**Work task:**
Reproduce only the lines below from the line containing "insuficiente para hacer" to the line containing "Похожие темы", exactly as written, with both end lines kept. Omit the pictures.

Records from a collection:
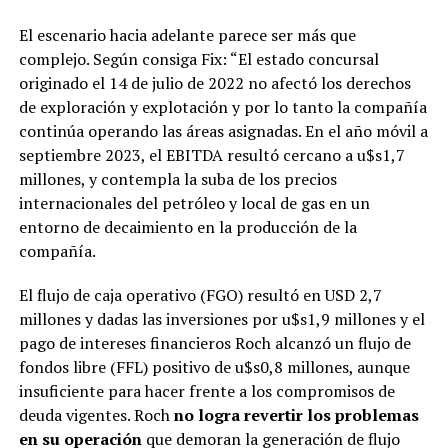
El escenario hacia adelante parece ser más que
complejo. Según consiga Fix: “El estado concursal
originado el 14 de julio de 2022 no afectó los derechos
de exploración y explotación y por lo tanto la compañía
continúa operando las áreas asignadas. En el año móvil a
septiembre 2023, el EBITDA resultó cercano a u$s1,7
millones, y contempla la suba de los precios
internacionales del petróleo y local de gas en un
entorno de decaimiento en la producción de la
compañía.
El flujo de caja operativo (FGO) resultó en USD 2,7
millones y dadas las inversiones por u$s1,9 millones y el
pago de intereses financieros Roch alcanzó un flujo de
fondos libre (FFL) positivo de u$s0,8 millones, aunque
insuficiente para hacer frente a los compromisos de
deuda vigentes. Roch
no logra revertir los problemas
en su operación
que demoran la generación de flujo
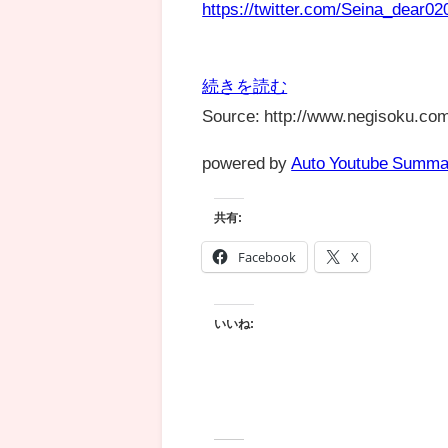
https://twitter.com/Seina_dear02
続きを読む
Source: http://www.negisoku.com
powered by
Auto Youtube Summa
共有:
Facebook
X
いいね:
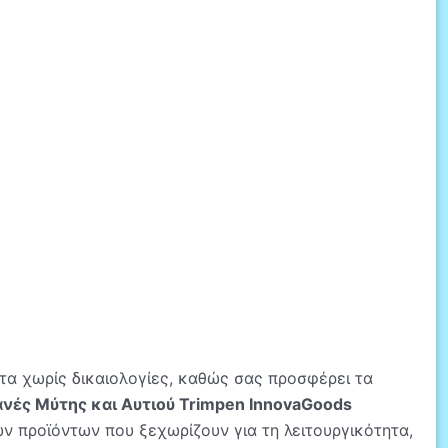
τα χωρίς δικαιολογίες, καθώς σας προσφέρει τα
νές Μύτης και Αυτιού Trimpen InnovaGoods
ν προϊόντων που ξεχωρίζουν για τη λειτουργικότητα,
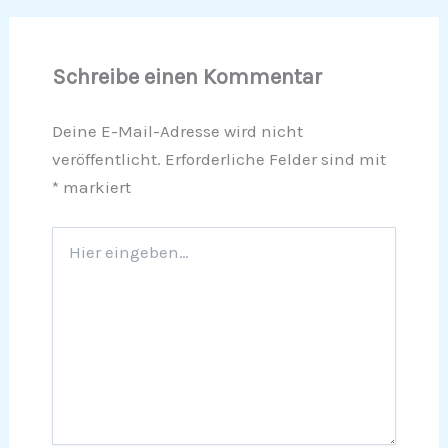
Schreibe einen Kommentar
Deine E-Mail-Adresse wird nicht
veröffentlicht.
Erforderliche Felder sind mit
*
markiert
Hier
eingeben…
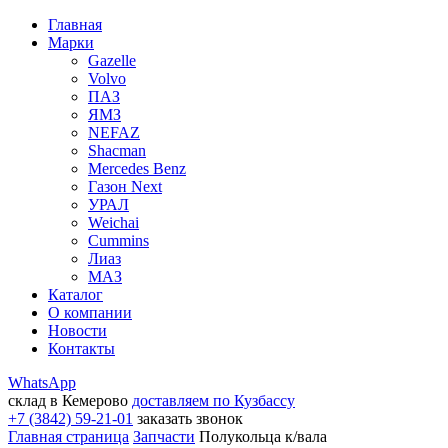
Главная
Марки
Gazelle
Volvo
ПАЗ
ЯМЗ
NEFAZ
Shacman
Mercedes Benz
Газон Next
УРАЛ
Weichai
Cummins
Лиаз
МАЗ
Каталог
О компании
Новости
Контакты
WhatsApp
склад в Кемерово
доставляем по Кузбассу
+7 (3842) 59-21-01
заказать звонок
Главная страница
Запчасти
Полукольца к/вала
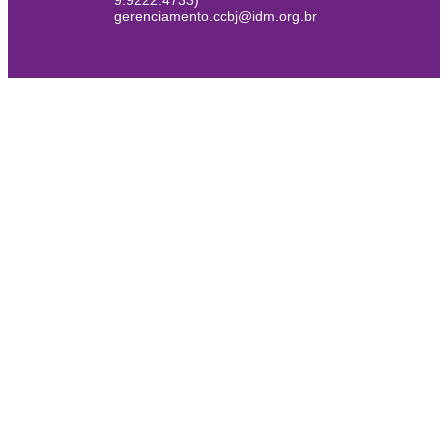
9.9222.4733)
gerenciamento.ccbj@idm.org.br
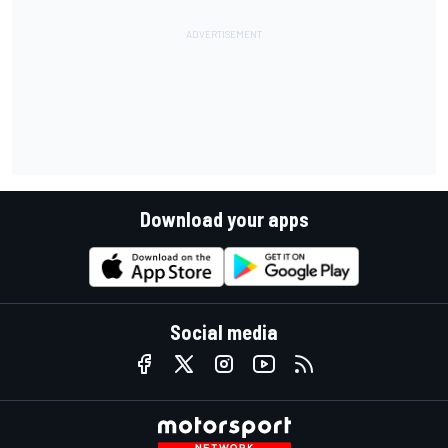
Download your apps
Social media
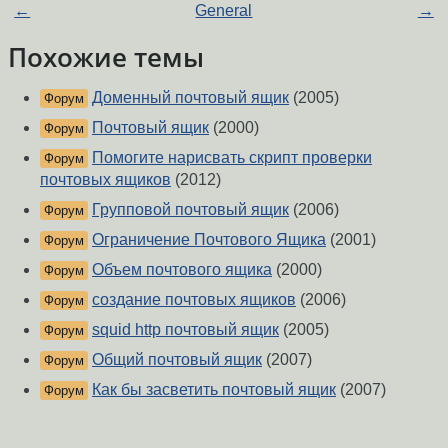
←
General
→
Похожие темы
Доменный почтовый ящик
(2005)
Форум
Почтовый ящик
(2000)
Форум
Помогите нарисвать скрипт проверки
Форум
почтовых ящиков
(2012)
Групповой почтовый ящик
(2006)
Форум
Ограничение Почтового Ящика
(2001)
Форум
Объем почтового ящика
(2000)
Форум
создание почтовых ящиков
(2006)
Форум
squid http почтовый ящик
(2005)
Форум
Общий почтовый ящик
(2007)
Форум
Как бы засветить почтовый ящик
(2007)
Форум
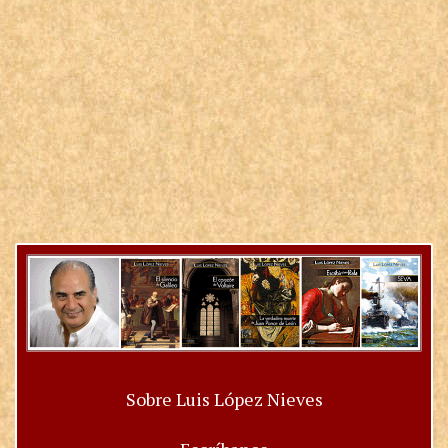
Sobre Luis López Nieves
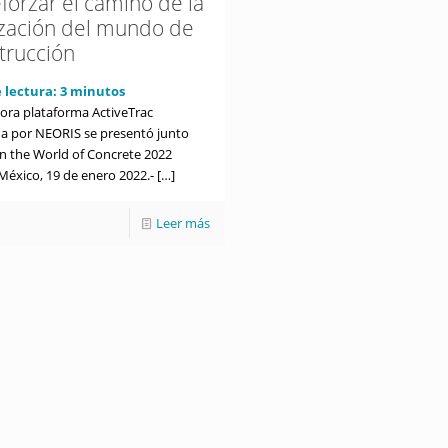
forzar el camino de la
lización del mundo de
trucción
 lectura:
3
minutos
ora plataforma ActiveTrac
da por NEORIS se presentó junto
en the World of Concrete 2022
México, 19 de enero 2022.-
[…]
Leer más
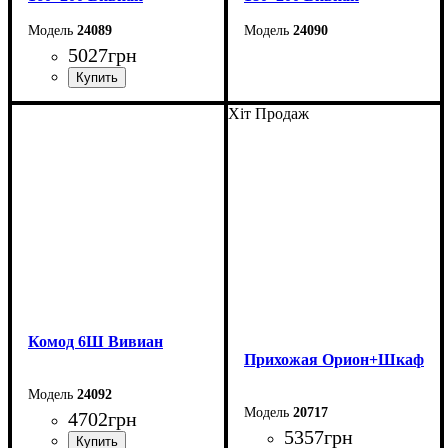
24089
24090
5027
грн
Ширина: 184,2 см
Высота: 110 см
Хіт Продаж
Глубина: 206,2 см
Ширина: 164,2 см
Высота: 110 см
Глубина: 206,2 см
Комод 6Ш Вивиан
Прихожая Орион+Шкаф
24092
20717
4702
грн
5357
грн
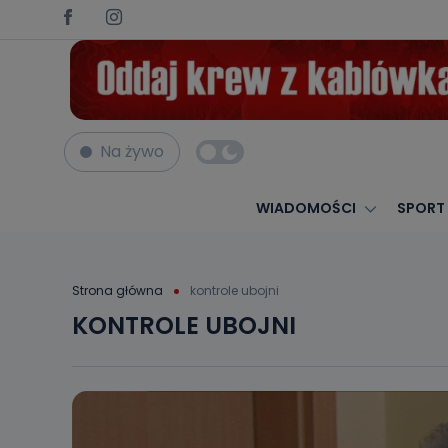
Na żywo
WIADOMOŚCI
SPORT
Strona główna
kontrole ubojni
KONTROLE UBOJNI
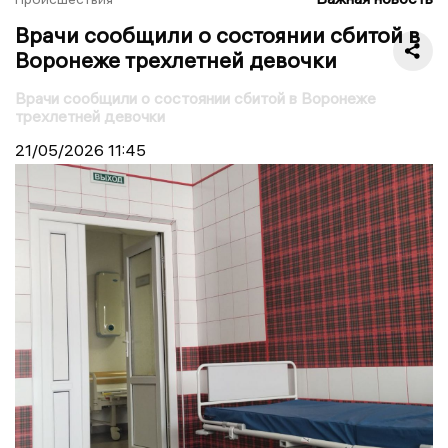
Врачи сообщили о состоянии сбитой в
Воронеже трехлетней девочки
Врачи сообщили о состоянии сбитой в Воронеже
трехлетней девочки
21/05/2026
11:45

**Output for this exercise:**
insuficiente para hacer frente a los compromisos de
deuda vigentes. Roch
no logra revertir los problemas
en su operación
que demoran la generación de flujo
https://twitter.com/Seina_dear02
続きを読む
Source: http://www.negisoku.com
powered by
Auto Youtube Summa
共有:
Facebook
X
いいね:
τα χωρίς δικαιολογίες, καθώς σας προσφέρει τα
νές Μύτης και Αυτιού Trimpen InnovaGoods
ν προϊόντων που ξεχωρίζουν για τη λειτουργικότητα,
Schreibe einen Kommentar
Deine E-Mail-Adresse wird nicht
veröffentlicht.
Erforderliche Felder sind mit
*
markiert
Hier
eingeben…
Главная
Марки
Gazelle
Volvo
ПАЗ
ЯМЗ
NEFAZ
Shacman
Mercedes Benz
Газон Next
УРАЛ
Weichai
Cummins
Лиаз
МАЗ
Каталог
О компании
Новости
Контакты
WhatsApp
склад в Кемерово
доставляем по Кузбассу
+7 (3842) 59-21-01
заказать звонок
Главная страница
Запчасти
Полукольца к/вала
9.9222.4733)
gerenciamento.ccbj@idm.org.br
Download your apps
Social media
←
General
→
Похожие темы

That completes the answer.